EXERCISE
Update the listing from the line containing "राजन्भविष्यसि ॥ ४३ ॥**" through the line containing "मम संमताः ।**" by replacing "लङ्केशः" with "दशाननः" and changing nothing else. Return only that stretch of lines.

Stored records:

□ □ □ □

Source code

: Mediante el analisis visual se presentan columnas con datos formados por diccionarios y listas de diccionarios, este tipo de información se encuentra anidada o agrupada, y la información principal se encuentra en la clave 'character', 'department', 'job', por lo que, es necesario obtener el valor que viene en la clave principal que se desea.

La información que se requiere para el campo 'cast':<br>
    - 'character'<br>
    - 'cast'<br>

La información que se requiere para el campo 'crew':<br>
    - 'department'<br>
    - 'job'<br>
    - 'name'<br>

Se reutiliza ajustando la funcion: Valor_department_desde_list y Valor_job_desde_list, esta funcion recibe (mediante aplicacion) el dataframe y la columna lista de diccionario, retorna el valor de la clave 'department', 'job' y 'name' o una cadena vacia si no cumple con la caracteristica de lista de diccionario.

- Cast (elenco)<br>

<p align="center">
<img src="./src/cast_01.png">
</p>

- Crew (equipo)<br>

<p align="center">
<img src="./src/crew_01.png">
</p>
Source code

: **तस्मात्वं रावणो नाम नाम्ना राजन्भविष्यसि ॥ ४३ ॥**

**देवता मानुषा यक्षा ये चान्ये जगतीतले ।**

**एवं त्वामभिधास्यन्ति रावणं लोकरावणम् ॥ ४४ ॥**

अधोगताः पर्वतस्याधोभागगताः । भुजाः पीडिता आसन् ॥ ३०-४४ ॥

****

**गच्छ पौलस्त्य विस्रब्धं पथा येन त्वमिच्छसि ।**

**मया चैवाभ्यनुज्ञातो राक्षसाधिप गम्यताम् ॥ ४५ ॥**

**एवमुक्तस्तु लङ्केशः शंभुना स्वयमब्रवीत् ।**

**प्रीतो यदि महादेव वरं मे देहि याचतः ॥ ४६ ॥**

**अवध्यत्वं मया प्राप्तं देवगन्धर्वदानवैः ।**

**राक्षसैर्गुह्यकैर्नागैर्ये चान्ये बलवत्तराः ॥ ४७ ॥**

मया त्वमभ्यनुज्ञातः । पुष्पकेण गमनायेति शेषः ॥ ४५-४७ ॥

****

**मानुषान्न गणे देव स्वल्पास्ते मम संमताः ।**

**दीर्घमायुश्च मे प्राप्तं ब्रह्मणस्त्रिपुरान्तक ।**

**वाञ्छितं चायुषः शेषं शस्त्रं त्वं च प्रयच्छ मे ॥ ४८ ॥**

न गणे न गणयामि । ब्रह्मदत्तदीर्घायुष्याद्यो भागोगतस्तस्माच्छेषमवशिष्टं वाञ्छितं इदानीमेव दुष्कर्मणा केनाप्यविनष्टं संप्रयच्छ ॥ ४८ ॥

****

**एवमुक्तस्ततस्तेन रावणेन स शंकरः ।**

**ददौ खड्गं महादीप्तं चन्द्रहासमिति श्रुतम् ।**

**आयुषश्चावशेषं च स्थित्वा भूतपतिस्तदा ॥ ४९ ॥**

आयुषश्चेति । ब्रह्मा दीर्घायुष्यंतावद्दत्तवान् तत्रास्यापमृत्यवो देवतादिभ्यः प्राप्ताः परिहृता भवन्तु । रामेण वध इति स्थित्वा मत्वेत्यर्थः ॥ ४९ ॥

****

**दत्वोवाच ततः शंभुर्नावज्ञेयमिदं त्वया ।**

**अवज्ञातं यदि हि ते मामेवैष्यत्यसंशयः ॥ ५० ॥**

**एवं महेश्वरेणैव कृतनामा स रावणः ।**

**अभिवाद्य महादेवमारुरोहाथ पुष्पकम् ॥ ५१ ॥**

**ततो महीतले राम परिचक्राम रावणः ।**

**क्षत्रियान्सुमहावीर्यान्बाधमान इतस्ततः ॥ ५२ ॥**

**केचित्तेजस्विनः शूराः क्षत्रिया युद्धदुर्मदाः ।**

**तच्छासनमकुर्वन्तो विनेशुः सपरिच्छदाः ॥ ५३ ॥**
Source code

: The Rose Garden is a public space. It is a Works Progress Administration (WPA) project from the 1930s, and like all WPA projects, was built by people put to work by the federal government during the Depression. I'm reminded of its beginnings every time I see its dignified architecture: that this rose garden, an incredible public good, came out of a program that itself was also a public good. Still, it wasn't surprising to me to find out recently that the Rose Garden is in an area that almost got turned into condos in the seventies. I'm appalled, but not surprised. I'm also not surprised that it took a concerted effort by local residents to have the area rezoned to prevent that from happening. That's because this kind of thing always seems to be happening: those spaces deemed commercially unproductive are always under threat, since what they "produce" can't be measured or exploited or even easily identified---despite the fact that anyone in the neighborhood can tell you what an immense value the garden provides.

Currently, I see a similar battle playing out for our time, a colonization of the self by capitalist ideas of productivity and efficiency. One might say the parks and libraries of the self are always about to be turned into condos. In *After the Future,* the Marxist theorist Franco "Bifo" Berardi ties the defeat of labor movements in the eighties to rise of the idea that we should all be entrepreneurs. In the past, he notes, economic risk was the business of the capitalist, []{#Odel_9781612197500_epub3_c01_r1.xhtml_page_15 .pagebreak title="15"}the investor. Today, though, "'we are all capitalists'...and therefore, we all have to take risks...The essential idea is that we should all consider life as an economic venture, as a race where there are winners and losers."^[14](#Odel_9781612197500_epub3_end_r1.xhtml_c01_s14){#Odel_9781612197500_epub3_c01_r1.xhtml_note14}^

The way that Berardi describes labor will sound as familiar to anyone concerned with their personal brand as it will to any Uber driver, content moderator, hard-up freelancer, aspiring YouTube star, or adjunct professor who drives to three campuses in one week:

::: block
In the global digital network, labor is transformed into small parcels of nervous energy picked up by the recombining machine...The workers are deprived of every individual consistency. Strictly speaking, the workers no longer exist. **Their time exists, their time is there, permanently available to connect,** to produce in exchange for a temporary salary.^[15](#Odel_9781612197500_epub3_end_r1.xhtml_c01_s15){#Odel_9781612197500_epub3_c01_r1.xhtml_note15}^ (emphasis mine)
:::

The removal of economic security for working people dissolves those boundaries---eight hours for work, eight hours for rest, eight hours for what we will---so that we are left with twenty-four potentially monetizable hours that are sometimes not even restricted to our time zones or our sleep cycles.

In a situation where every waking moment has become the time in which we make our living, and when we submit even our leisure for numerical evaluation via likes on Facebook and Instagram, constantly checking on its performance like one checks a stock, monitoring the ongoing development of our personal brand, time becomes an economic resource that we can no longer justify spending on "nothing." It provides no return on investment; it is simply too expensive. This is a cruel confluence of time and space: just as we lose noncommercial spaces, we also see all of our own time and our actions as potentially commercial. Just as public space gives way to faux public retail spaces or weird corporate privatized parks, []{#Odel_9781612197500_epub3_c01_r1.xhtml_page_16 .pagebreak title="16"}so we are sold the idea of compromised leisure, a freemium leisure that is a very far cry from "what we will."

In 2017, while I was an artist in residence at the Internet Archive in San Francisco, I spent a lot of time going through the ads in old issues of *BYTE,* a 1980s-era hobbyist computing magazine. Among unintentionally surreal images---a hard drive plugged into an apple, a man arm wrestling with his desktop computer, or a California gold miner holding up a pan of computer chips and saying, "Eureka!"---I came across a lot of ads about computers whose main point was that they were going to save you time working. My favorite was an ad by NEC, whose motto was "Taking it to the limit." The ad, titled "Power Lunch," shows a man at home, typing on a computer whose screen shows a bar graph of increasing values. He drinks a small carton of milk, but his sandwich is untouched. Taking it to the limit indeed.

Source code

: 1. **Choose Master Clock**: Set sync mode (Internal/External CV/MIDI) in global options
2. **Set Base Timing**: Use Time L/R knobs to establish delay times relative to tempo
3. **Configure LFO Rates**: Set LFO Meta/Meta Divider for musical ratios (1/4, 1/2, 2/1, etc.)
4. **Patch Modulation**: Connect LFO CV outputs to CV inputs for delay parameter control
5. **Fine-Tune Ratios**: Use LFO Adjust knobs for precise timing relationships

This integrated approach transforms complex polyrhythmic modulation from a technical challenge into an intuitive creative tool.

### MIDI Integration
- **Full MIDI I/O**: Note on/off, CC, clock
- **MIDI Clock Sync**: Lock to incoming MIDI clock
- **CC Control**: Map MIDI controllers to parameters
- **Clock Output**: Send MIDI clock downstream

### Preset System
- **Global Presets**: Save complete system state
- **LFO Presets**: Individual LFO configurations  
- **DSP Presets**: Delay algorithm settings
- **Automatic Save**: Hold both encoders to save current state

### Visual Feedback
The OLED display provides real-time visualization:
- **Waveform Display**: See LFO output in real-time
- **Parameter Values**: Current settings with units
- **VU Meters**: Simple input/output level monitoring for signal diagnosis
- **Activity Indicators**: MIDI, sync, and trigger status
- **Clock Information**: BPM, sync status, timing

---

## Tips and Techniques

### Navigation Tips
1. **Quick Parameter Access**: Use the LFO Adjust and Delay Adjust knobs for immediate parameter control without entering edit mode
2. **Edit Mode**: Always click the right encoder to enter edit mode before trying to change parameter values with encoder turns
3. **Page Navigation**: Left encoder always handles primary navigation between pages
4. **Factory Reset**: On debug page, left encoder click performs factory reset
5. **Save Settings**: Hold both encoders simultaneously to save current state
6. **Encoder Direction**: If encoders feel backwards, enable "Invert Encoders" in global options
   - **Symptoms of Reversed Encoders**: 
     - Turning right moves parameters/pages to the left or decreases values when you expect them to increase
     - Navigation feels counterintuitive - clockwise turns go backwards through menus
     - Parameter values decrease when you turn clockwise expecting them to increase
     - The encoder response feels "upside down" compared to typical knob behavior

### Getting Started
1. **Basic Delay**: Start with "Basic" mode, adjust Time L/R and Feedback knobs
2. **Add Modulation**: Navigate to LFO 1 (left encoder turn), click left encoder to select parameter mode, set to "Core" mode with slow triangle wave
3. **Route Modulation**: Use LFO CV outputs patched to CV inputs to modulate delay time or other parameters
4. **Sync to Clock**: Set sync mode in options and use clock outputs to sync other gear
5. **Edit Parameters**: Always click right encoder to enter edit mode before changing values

□ □ □ □

RESPONSE
: **तस्मात्वं रावणो नाम नाम्ना राजन्भविष्यसि ॥ ४३ ॥**

**देवता मानुषा यक्षा ये चान्ये जगतीतले ।**

**एवं त्वामभिधास्यन्ति रावणं लोकरावणम् ॥ ४४ ॥**

अधोगताः पर्वतस्याधोभागगताः । भुजाः पीडिता आसन् ॥ ३०-४४ ॥

****

**गच्छ पौलस्त्य विस्रब्धं पथा येन त्वमिच्छसि ।**

**मया चैवाभ्यनुज्ञातो राक्षसाधिप गम्यताम् ॥ ४५ ॥**

**एवमुक्तस्तु दशाननः शंभुना स्वयमब्रवीत् ।**

**प्रीतो यदि महादेव वरं मे देहि याचतः ॥ ४६ ॥**

**अवध्यत्वं मया प्राप्तं देवगन्धर्वदानवैः ।**

**राक्षसैर्गुह्यकैर्नागैर्ये चान्ये बलवत्तराः ॥ ४७ ॥**

मया त्वमभ्यनुज्ञातः । पुष्पकेण गमनायेति शेषः ॥ ४५-४७ ॥

****

**मानुषान्न गणे देव स्वल्पास्ते मम संमताः ।**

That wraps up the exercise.